= Printing Industries of America =

Logo of Printing Industries of America.

The Printing Industries of America was a nonprofit trade association that advocates for the United States printing industry.

It was the world’s largest graphic arts trade association, representing more than 6,500 member companies and an industry with more than $174.4 billion in revenue and one million employees. Its purpose was to provide representation, training, education, research, and publications to the printing industry.

==History==
Established in 1887, it had no permanent headquarters until 1902 when an office opened in New York City. In 1908, the office was moved to Philadelphia; in 1912, it was moved to Chicago, where it remained until a move to Washington, DC in 1929.

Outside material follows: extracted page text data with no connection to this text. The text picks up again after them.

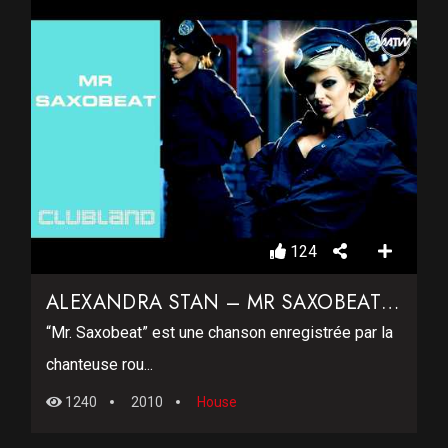
124
ALEXANDRA STAN – MR SAXOBEAT (OFFICIAL VIDEO)
“Mr. Saxobeat” est une chanson enregistrée par la
chanteuse rou...
1240
2010
House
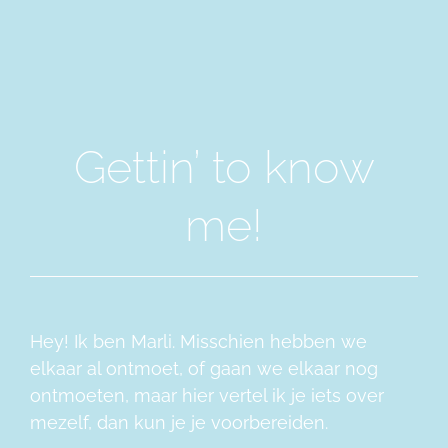
Gettin’ to know
me!
Hey! Ik ben Marli. Misschien hebben we
elkaar al ontmoet, of gaan we elkaar nog
ontmoeten, maar hier vertel ik je iets over
mezelf, dan kun je je voorbereiden.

In 1999, PIA consolidated with the Graphic Arts Technical Foundation becoming the Printing Industries of America/Graphic Arts Technical Foundation (PIA/GATF) and utilizing a logo that was a combination of the two independent organizations logos. In 2009, after an extensive re-branding initiative, the association changed its name to Printing Industries of America and unveiled a new logo. The Graphic Arts Technical Foundation activities are carried out under the auspices of the Center for Technology and Research.

On November 16, 2003, it was announced that the main headquarters would move to Sewickley, Pennsylvania, a suburb of Pittsburgh. The move was completed within a year.

In 2015, the main headquarters moved to Warrendale, Pennsylvania. It continues to have a lobbying presence in Washington.

In 2020, PIA merged with the Specialty Graphic Imaging Association to form the PRINTING United Alliance.